Thursday, November 20, 2008

Advice for Hagan: Hep 'em all

As Sen.-elect Kay Hagan, a Greensboro Democrat, prepares to move to Washington to succeed Sen. Elizabeth Dole, R-N.C., it's worth considering one hallmark of successful Senators: They're known for first-rate constituent services in the nation's capital. Most every member of Congress with any hopes of staying in the House or Senate understands that, at least on a theoretical level. And my guess is that every member already believes he or she has one of the best constituent-service offices in the nation's history -- staffers who will help run interference with Social Security problems, or passport problems, or Veterans Administration cases, or just rounding up an American flag that's flown over the Capitol for an elementary school class.

But some senators are a lot better at it than others. During the past few years we heard regularly from folks who claimed to have written Dole's office about one matter or another, often but not always seeking help, and who said they never heard back. That's the kind of thing that may be a matter of a simple mistake or a lost communication, but it can also turn a supporter into an opponent. Perhaps it's one of the things that turned Elizabeth Dole into a one-term senator.

My guess is Hagan's uncle, former Sen. Lawton Chiles, D-FL, had a pretty good operation, too. She saw it from the inside when she worked there for a while, so no doubt she understands the value.

Hagan ought to give some thought to how the offices of two conservative icons ran their constituent service organizations. The late Sen. Jesse Helms, R-N.C., had a crackerjack outfit that had the reputation of jumping to help any North Carolinian with a problem in Washington or with any federal agency.

And the late Sen. Strom Thurmond, R-S.C., may have set the gold standard. I was reading about this recently in a book of reminiscences, "The Centennial Senators." Lee Bandy, reporter and columnist for The State in newspaper (and an old friend from my Washington days), says that when Thurmond was asked what he liked best about the job, he would always say, "Hep'n people."

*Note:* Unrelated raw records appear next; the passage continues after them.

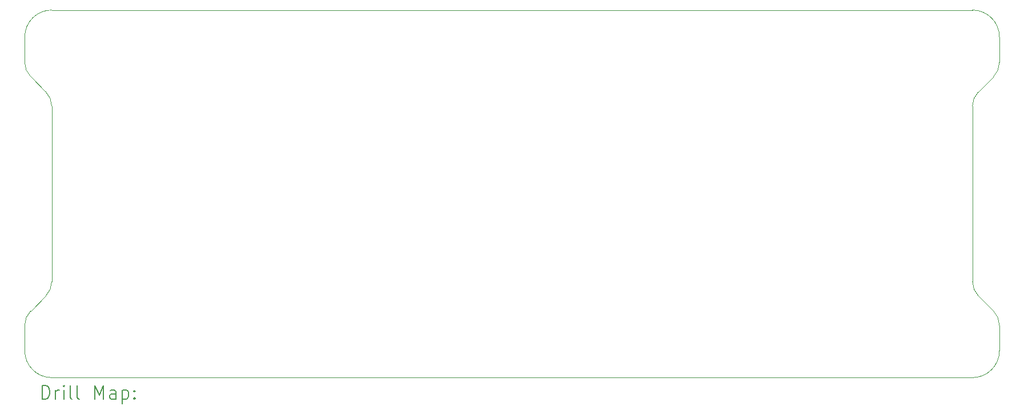
<source format=gbr>
%TF.GenerationSoftware,KiCad,Pcbnew,8.0.2*%
%TF.CreationDate,2024-10-10T15:26:08+02:00*%
%TF.ProjectId,BMS,424d532e-6b69-4636-9164-5f7063625858,rev?*%
%TF.SameCoordinates,Original*%
%TF.FileFunction,Drillmap*%
%TF.FilePolarity,Positive*%
%FSLAX45Y45*%
G04 Gerber Fmt 4.5, Leading zero omitted, Abs format (unit mm)*
G04 Created by KiCad (PCBNEW 8.0.2) date 2024-10-10 15:26:08*
%MOMM*%
%LPD*%
G01*
G04 APERTURE LIST*
%ADD10C,0.100000*%
%ADD11C,0.200000*%
G04 APERTURE END LIST*
D10*
X20762132Y-7337868D02*
X20537868Y-7562132D01*
X20850000Y-6750000D02*
X20850000Y-7125736D01*
X20537868Y-10587868D02*
G75*
G02*
X20450003Y-10375736I212132J212128D01*
G01*
X6800000Y-10375736D02*
X6800000Y-7774264D01*
X20450000Y-11800000D02*
X6800000Y-11800000D01*
X6487868Y-7337868D02*
X6712132Y-7562132D01*
X6800000Y-6350000D02*
X20450000Y-6350000D01*
X6800000Y-10375736D02*
G75*
G02*
X6712130Y-10587866I-299980J-4D01*
G01*
X20850000Y-7125736D02*
G75*
G02*
X20762130Y-7337866I-299980J-4D01*
G01*
X6400000Y-11400000D02*
X6400000Y-11024264D01*
X6487868Y-7337868D02*
G75*
G02*
X6400003Y-7125736I212132J212128D01*
G01*
X20450000Y-6350000D02*
G75*
G02*
X20850000Y-6750000I0J-400000D01*
G01*
X20450000Y-7774264D02*
G75*
G02*
X20537870Y-7562134I299980J4D01*
G01*
X6712132Y-7562132D02*
G75*
G02*
X6799997Y-7774264I-212132J-212128D01*
G01*
X20850000Y-11024264D02*
X20850000Y-11400000D01*
X6800000Y-11800000D02*
G75*
G02*
X6400000Y-11400000I0J400000D01*
G01*
X20762132Y-10812132D02*
G75*
G02*
X20849997Y-11024264I-212132J-212128D01*
G01*
X20850000Y-11400000D02*
G75*
G02*
X20450000Y-11800000I-400000J0D01*
G01*
X20450000Y-10375736D02*
X20450000Y-7774264D01*
X6487868Y-10812132D02*
X6712132Y-10587868D01*
X6400000Y-6750000D02*
X6400000Y-7125736D01*
X6400000Y-11024264D02*
G75*
G02*
X6487870Y-10812134I299980J4D01*
G01*
X20762132Y-10812132D02*
X20537868Y-10587868D01*
X6400000Y-6750000D02*
G75*
G02*
X6800000Y-6350000I400000J0D01*
G01*
D11*
X6655777Y-12116484D02*
X6655777Y-11916484D01*
X6655777Y-11916484D02*
X6703396Y-11916484D01*
X6703396Y-11916484D02*
X6731967Y-11926008D01*
X6731967Y-11926008D02*
X6751015Y-11945055D01*
X6751015Y-11945055D02*
X6760539Y-11964103D01*
X6760539Y-11964103D02*
X6770062Y-12002198D01*
X6770062Y-12002198D02*
X6770062Y-12030769D01*
X6770062Y-12030769D02*
X6760539Y-12068865D01*
X6760539Y-12068865D02*
X6751015Y-12087912D01*
X6751015Y-12087912D02*
X6731967Y-12106960D01*
X6731967Y-12106960D02*
X6703396Y-12116484D01*
X6703396Y-12116484D02*
X6655777Y-12116484D01*
X6855777Y-12116484D02*
X6855777Y-11983150D01*
X6855777Y-12021246D02*
X6865301Y-12002198D01*
X6865301Y-12002198D02*
X6874824Y-11992674D01*
X6874824Y-11992674D02*
X6893872Y-11983150D01*
X6893872Y-11983150D02*
X6912920Y-11983150D01*
X6979586Y-12116484D02*
X6979586Y-11983150D01*
X6979586Y-11916484D02*
X6970062Y-11926008D01*
X6970062Y-11926008D02*
X6979586Y-11935531D01*
X6979586Y-11935531D02*
X6989110Y-11926008D01*
X6989110Y-11926008D02*
X6979586Y-11916484D01*
X6979586Y-11916484D02*
X6979586Y-11935531D01*
X7103396Y-12116484D02*
X7084348Y-12106960D01*
X7084348Y-12106960D02*
X7074824Y-12087912D01*
X7074824Y-12087912D02*
X7074824Y-11916484D01*
X7208158Y-12116484D02*
X7189110Y-12106960D01*
X7189110Y-12106960D02*
X7179586Y-12087912D01*
X7179586Y-12087912D02*
X7179586Y-11916484D01*
X7436729Y-12116484D02*
X7436729Y-11916484D01*
X7436729Y-11916484D02*
X7503396Y-12059341D01*
X7503396Y-12059341D02*
X7570062Y-11916484D01*
X7570062Y-11916484D02*
X7570062Y-12116484D01*
X7751015Y-12116484D02*
X7751015Y-12011722D01*
X7751015Y-12011722D02*
X7741491Y-11992674D01*
X7741491Y-11992674D02*
X7722443Y-11983150D01*
X7722443Y-11983150D02*
X7684348Y-11983150D01*
X7684348Y-11983150D02*
X7665301Y-11992674D01*
X7751015Y-12106960D02*
X7731967Y-12116484D01*
X7731967Y-12116484D02*
X7684348Y-12116484D01*
X7684348Y-12116484D02*
X7665301Y-12106960D01*
X7665301Y-12106960D02*
X7655777Y-12087912D01*
X7655777Y-12087912D02*
X7655777Y-12068865D01*
X7655777Y-12068865D02*
X7665301Y-12049817D01*
X7665301Y-12049817D02*
X7684348Y-12040293D01*
X7684348Y-12040293D02*
X7731967Y-12040293D01*
X7731967Y-12040293D02*
X7751015Y-12030769D01*
X7846253Y-11983150D02*
X7846253Y-12183150D01*
X7846253Y-11992674D02*
X7865301Y-11983150D01*
X7865301Y-11983150D02*
X7903396Y-11983150D01*
X7903396Y-11983150D02*
X7922443Y-11992674D01*
X7922443Y-11992674D02*
X7931967Y-12002198D01*
X7931967Y-12002198D02*
X7941491Y-12021246D01*
X7941491Y-12021246D02*
X7941491Y-12078388D01*
X7941491Y-12078388D02*
X7931967Y-12097436D01*
X7931967Y-12097436D02*
X7922443Y-12106960D01*
X7922443Y-12106960D02*
X7903396Y-12116484D01*
X7903396Y-12116484D02*
X7865301Y-12116484D01*
X7865301Y-12116484D02*
X7846253Y-12106960D01*
X8027205Y-12097436D02*
X8036729Y-12106960D01*
X8036729Y-12106960D02*
X8027205Y-12116484D01*
X8027205Y-12116484D02*
X8017682Y-12106960D01*
X8017682Y-12106960D02*
X8027205Y-12097436D01*
X8027205Y-12097436D02*
X8027205Y-12116484D01*
X8027205Y-11992674D02*
X8036729Y-12002198D01*
X8036729Y-12002198D02*
X8027205Y-12011722D01*
X8027205Y-12011722D02*
X8017682Y-12002198D01*
X8017682Y-12002198D02*
X8027205Y-11992674D01*
X8027205Y-11992674D02*
X8027205Y-12011722D01*
M02*

</source>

Duke Short, Thurmond's top aide who pulled the book together after Thurmond's death, said Thurmond used to tell his staff, "It doesn't matter to me what your job is. We're here to help people. And if you can't help people, we're going to help you go somewhere else real quick." Short recalled that Thurmond always gave this answer for how he'd like to be remembered: "Hep'n people! All the people."

Evidently it didn't matter who you were. As Short noted, if you were from South Carolina, or went to school in South Carolina, or once lived in South Carolina, or were related to people from South Carolina, or had driven through South Carolina, or had once been to the beach in South Carolina, that was good enough to get help from Thurmond's office. I think that's essentially the way Helms' office handled the job. It evidently didn't matter who you were or whether you liked what the senators did on other issues. If you needed help, you got it.

Considering that Thurmond served in the Senate for about half a century, and that Helms served 30 years and never lost a race, a new senator with hopes for a long tenure in Washington ought to think pretty carefully about the value of hep'n people.

9 comments:

  1. Strom Thurmond absolutely set the gold standard for constituent service. When he ran for re-election in 1978, he was endorsed by the African-American mayor of a small black-majority town in a rural part of the state. Asked how a civil rights activist could justify his support for a former segregationist, the mayor replied simply that Thurmond's office had gotten funding to pave the town's main street, which they had been seeking for years. And everyone in South Carolina - regardless of race, party or anything else -really does have a Thurmond story like that.